TASK OBJECTIVE: Before you reproduce the entries that follow, strip out any image they contain and keep the rest exact.

┄┄┄┄┄┄┄┄┄┄┄┄┄┄┄┄┄┄┄┄

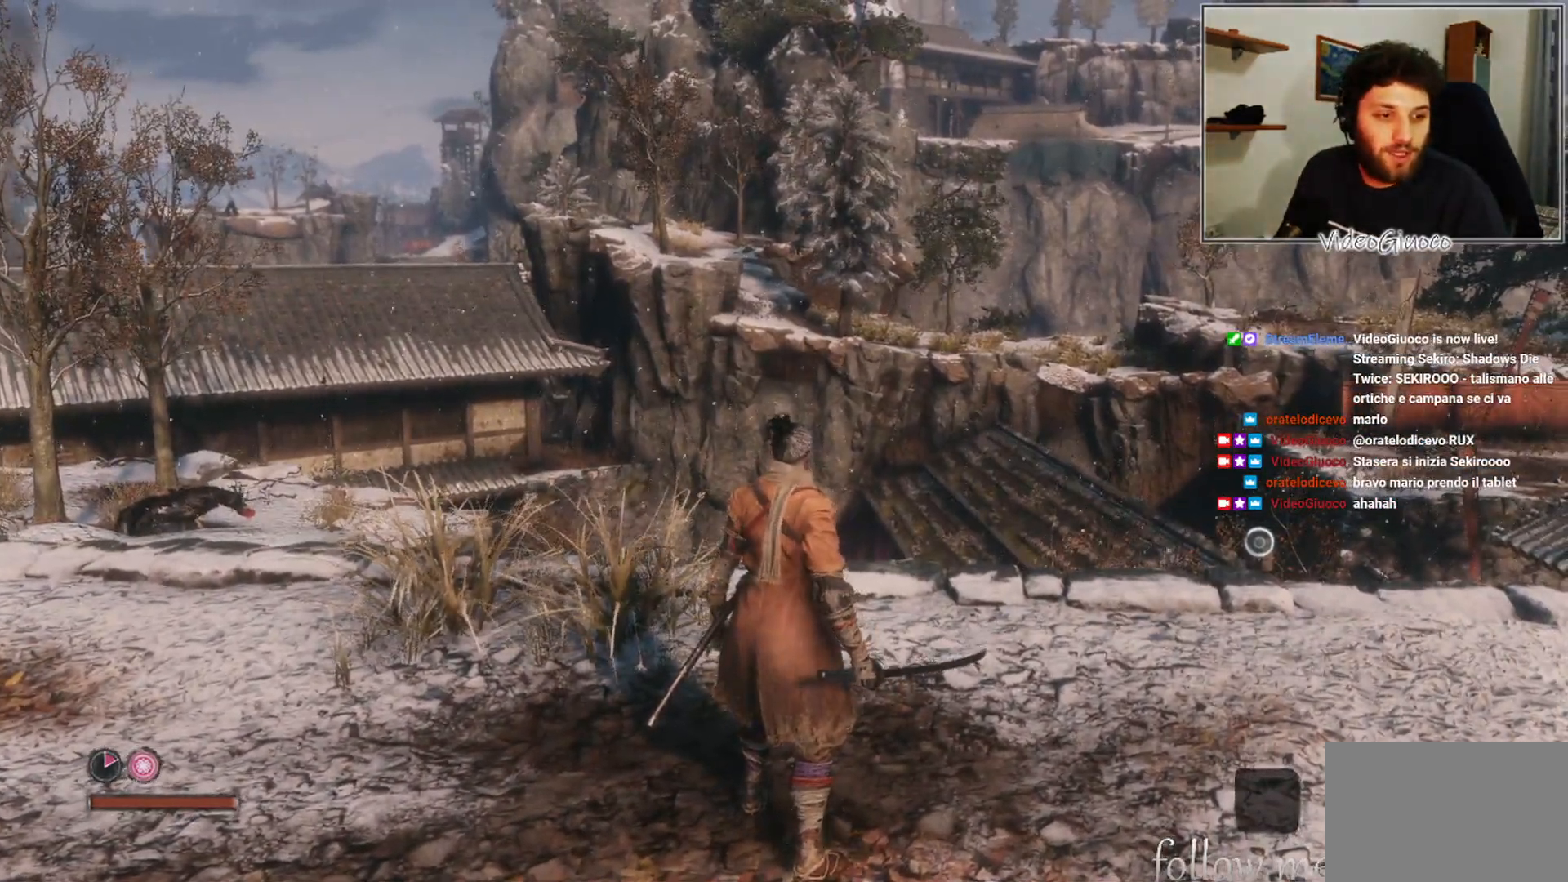
{"buttons": [], "left_stick": "center", "right_stick": "center", "events": []}
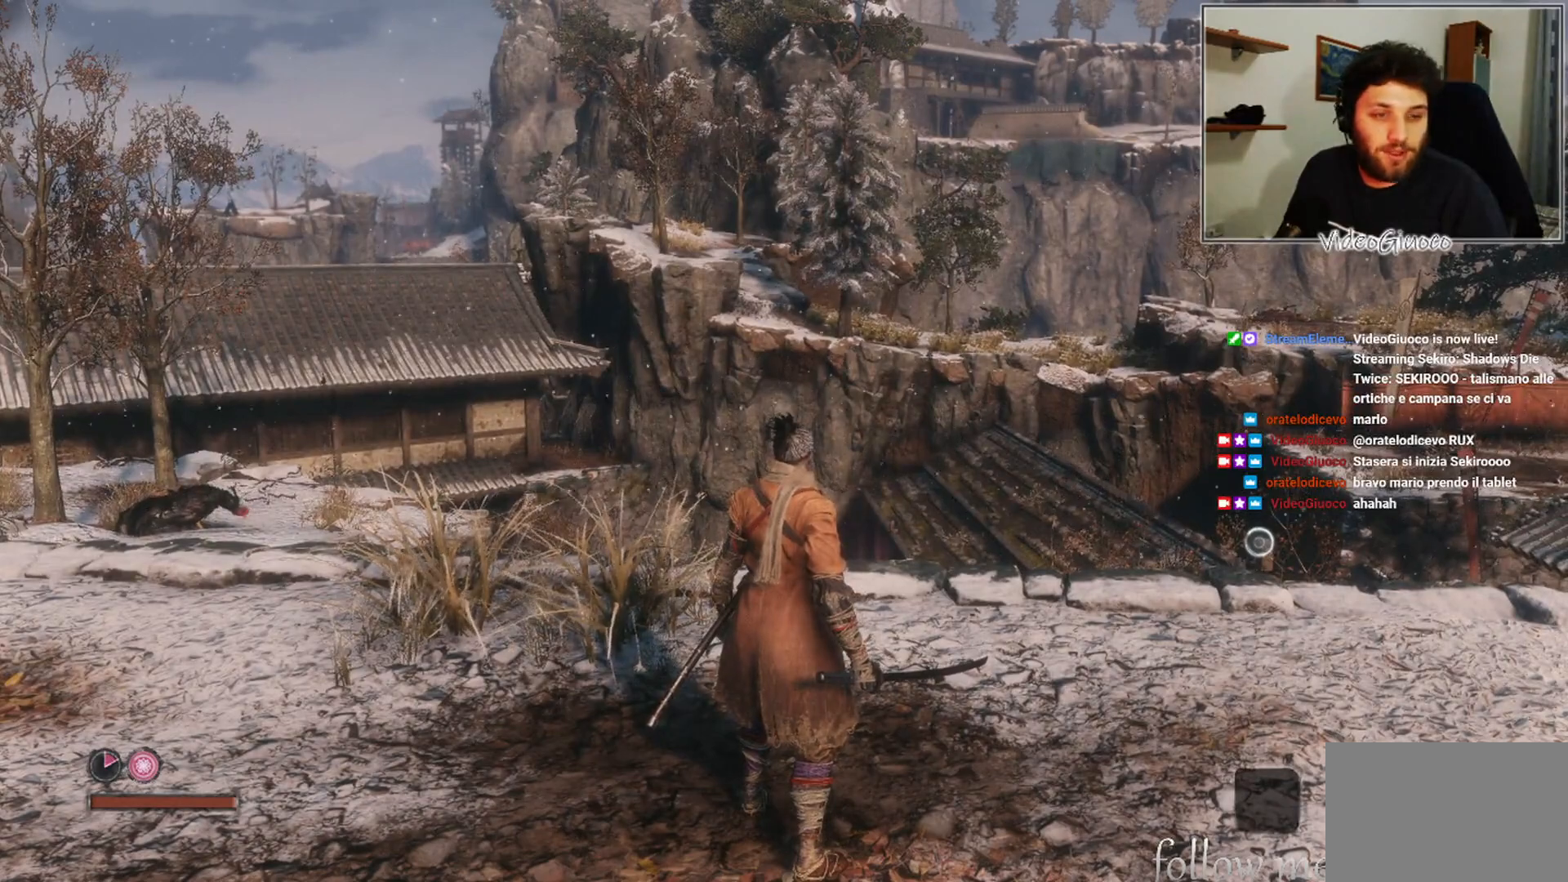
{"buttons": [], "left_stick": "center", "right_stick": "center", "events": [[400, "START", "down"], [500, "START", "up"]]}
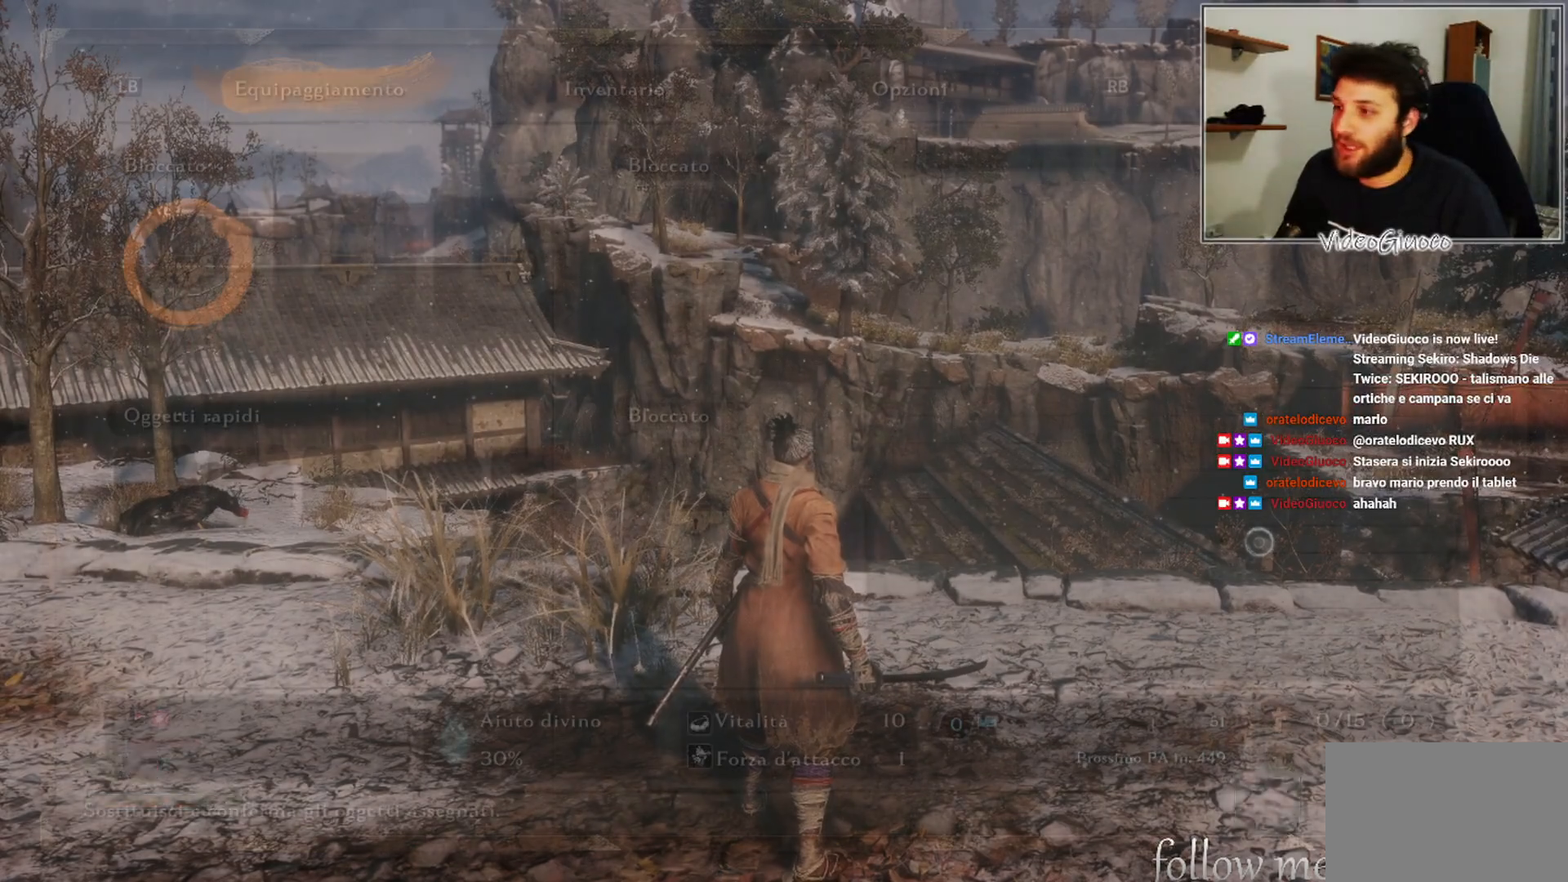
{"buttons": [], "left_stick": "center", "right_stick": "center", "events": []}
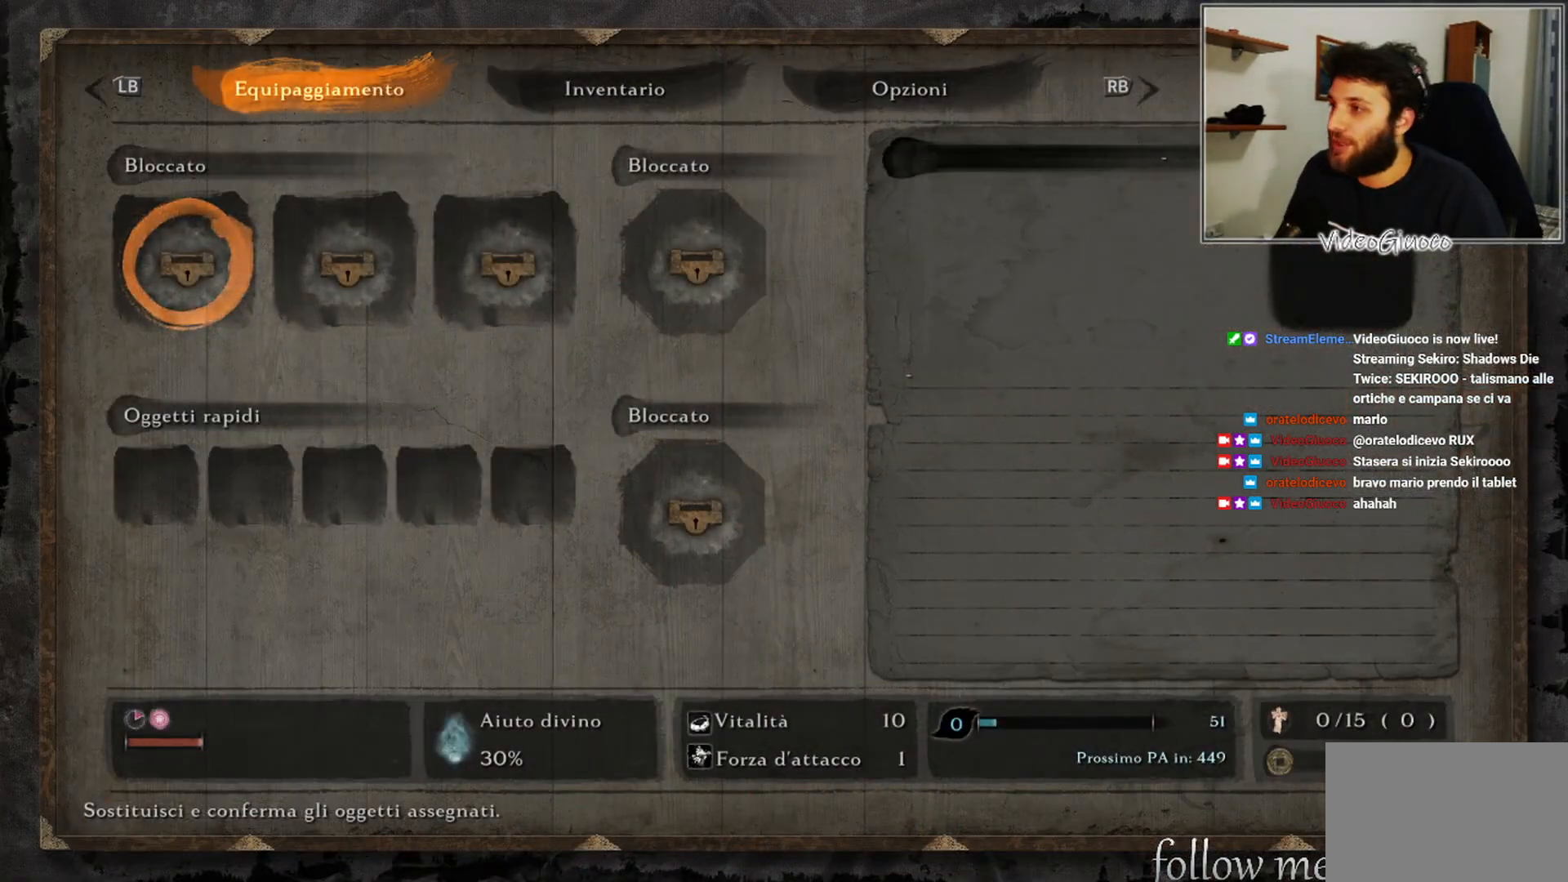
{"buttons": [], "left_stick": "center", "right_stick": "center", "events": [[150, "R1", "down"], [217, "R1", "up"]]}
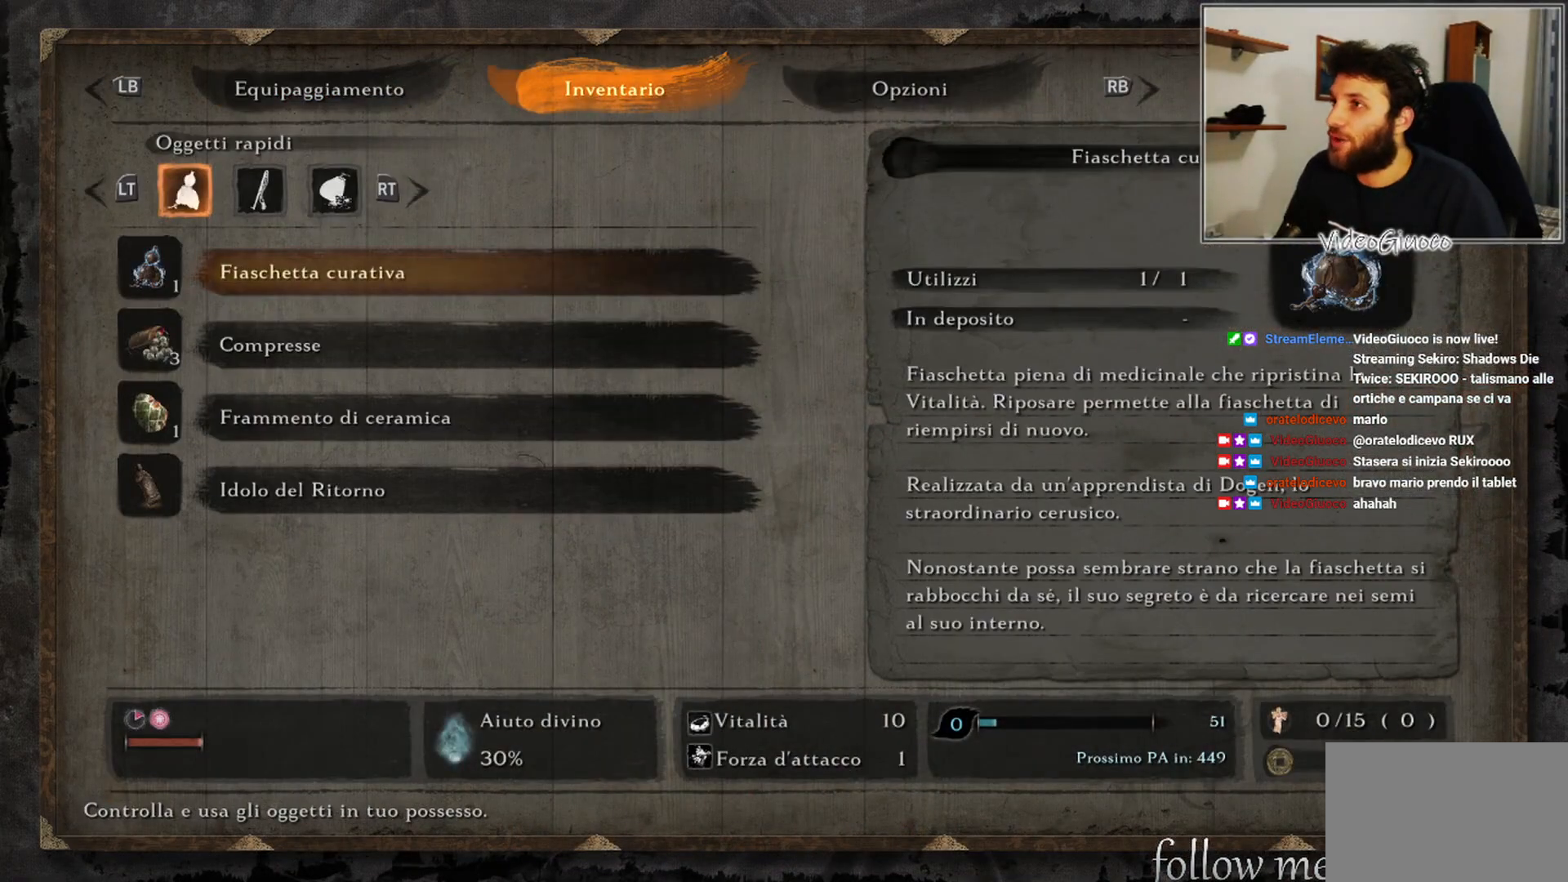
{"buttons": ["DPAD_DOWN"], "left_stick": "center", "right_stick": "center", "events": [[67, "R1", "down"], [150, "R1", "up"], [467, "DPAD_DOWN", "down"]]}
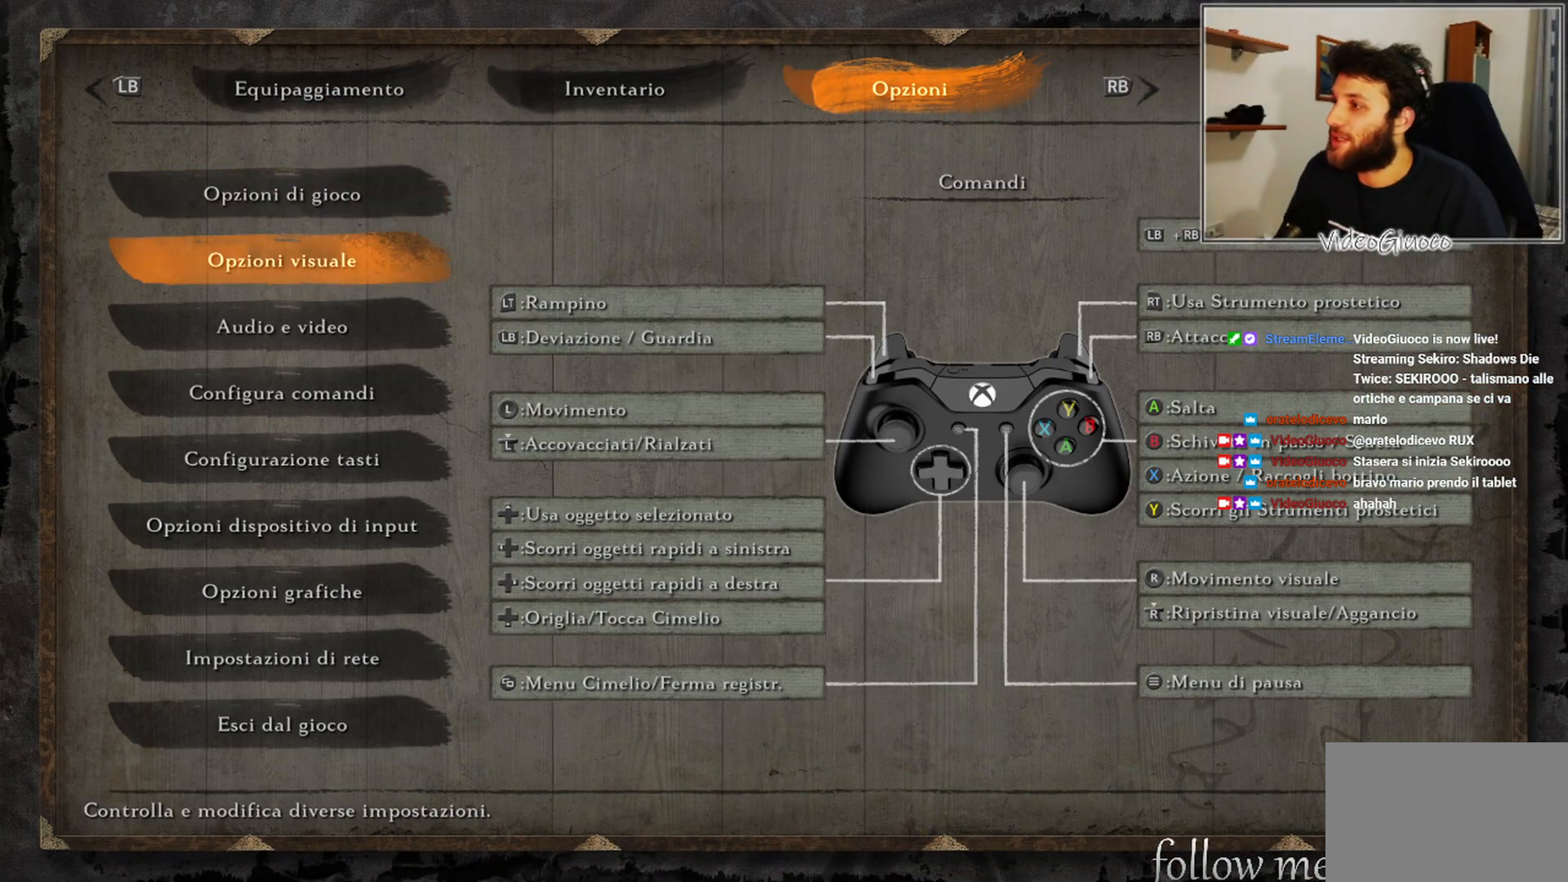
{"buttons": ["DPAD_DOWN"], "left_stick": "center", "right_stick": "center", "events": [[33, "DPAD_DOWN", "up"], [150, "DPAD_DOWN", "down"], [250, "DPAD_DOWN", "up"], [317, "DPAD_DOWN", "down"], [417, "DPAD_DOWN", "up"], [500, "DPAD_DOWN", "down"]]}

┄┄┄┄┄┄┄┄┄┄┄┄┄┄┄┄┄┄┄┄

EXERCISE RESULT:
{"buttons": [], "left_stick": "center", "right_stick": "center", "events": []}
{"buttons": [], "left_stick": "center", "right_stick": "center", "events": [[400, "START", "down"], [500, "START", "up"]]}
{"buttons": [], "left_stick": "center", "right_stick": "center", "events": []}
{"buttons": [], "left_stick": "center", "right_stick": "center", "events": [[150, "R1", "down"], [217, "R1", "up"]]}
{"buttons": ["DPAD_DOWN"], "left_stick": "center", "right_stick": "center", "events": [[67, "R1", "down"], [150, "R1", "up"], [467, "DPAD_DOWN", "down"]]}
{"buttons": ["DPAD_DOWN"], "left_stick": "center", "right_stick": "center", "events": [[33, "DPAD_DOWN", "up"], [150, "DPAD_DOWN", "down"], [250, "DPAD_DOWN", "up"], [317, "DPAD_DOWN", "down"], [417, "DPAD_DOWN", "up"], [500, "DPAD_DOWN", "down"]]}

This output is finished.